Turkey introduces new tax for upscale houses
An extra tax will be paid for houses with a value of more than 5.25 million Turkish Liras ($710,335) according to a communique published in the Official Gazette on Jan. 15.
The Valuable House Tax passed into law in late 2019, but its implementation was suspended for a year.
According to the legislation prepared by the Treasury and Finance Ministry, residential properties with a value between 5.25 million liras and 7.87 million liras ($1.05 million) will be taxed 0.3 percent of the amount over the base level.
Extra tax rate for residential buildings worth up to 10.5 million liras ($1.4 million) will be 0.6 percent for the amount over 7.87 million liras.

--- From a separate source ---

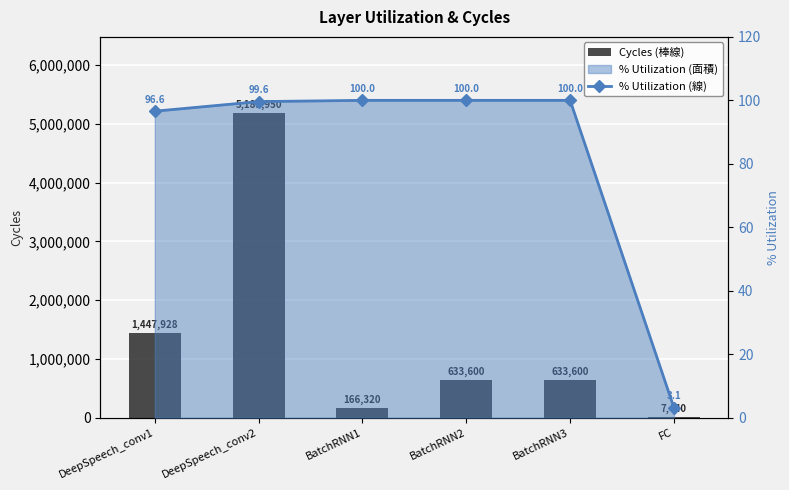

Reading right to left, what are all the values shown in this chart?

Cycles (棒線): FC=7440.0	BatchRNN3=633600.0	BatchRNN2=633600.0	BatchRNN1=166320.0	DeepSpeech_conv2=5185950.0	DeepSpeech_conv1=1447928.0
% Utilization (線): FC=3.1	BatchRNN3=100.0	BatchRNN2=100.0	BatchRNN1=100.0	DeepSpeech_conv2=99.6	DeepSpeech_conv1=96.6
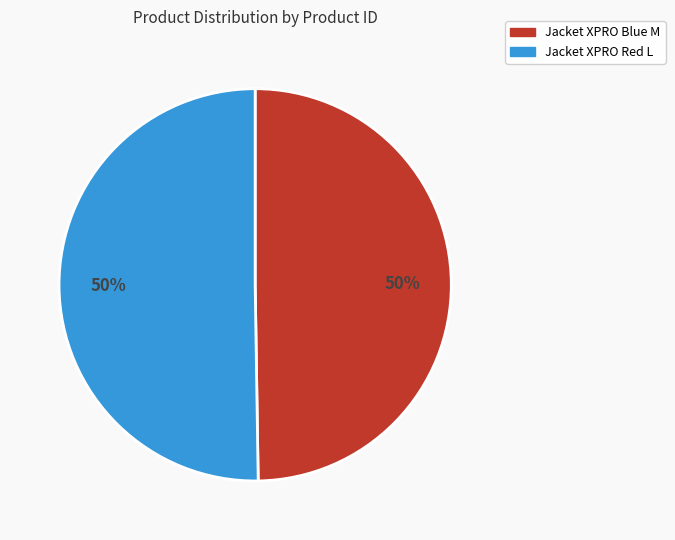

True or false: Jacket XPRO Red L accounts for 50% of the total.

True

Houses with a value more than 10.5 million liras will be taxed 22,500 liras ($3,021) plus 1 percent of the amount over the base level.
The Valuable House Tax base for a residential building will be determined according to the valuation calculated by the General Directorate of Land Registry and Cadastre. After the valuation phase is completed, the directorate issues notices for properties whose value exceed 5 million liras. The results will be available from the body’s official website. Owners will have 15 days to object to the valuation.
The Valuable House Tax statements, along with a tax form given by the local municipality, should be handed to the nearest tax department until Feb. 20.
The taxes will be paid in two equal installments. The first installment will be due in February while the second one is expected to be paid in August. Both payments can be made until the end of the said months.
For instance, the owner of a house valued 6.82 million liras will pay 4,725 liras in precious house tax.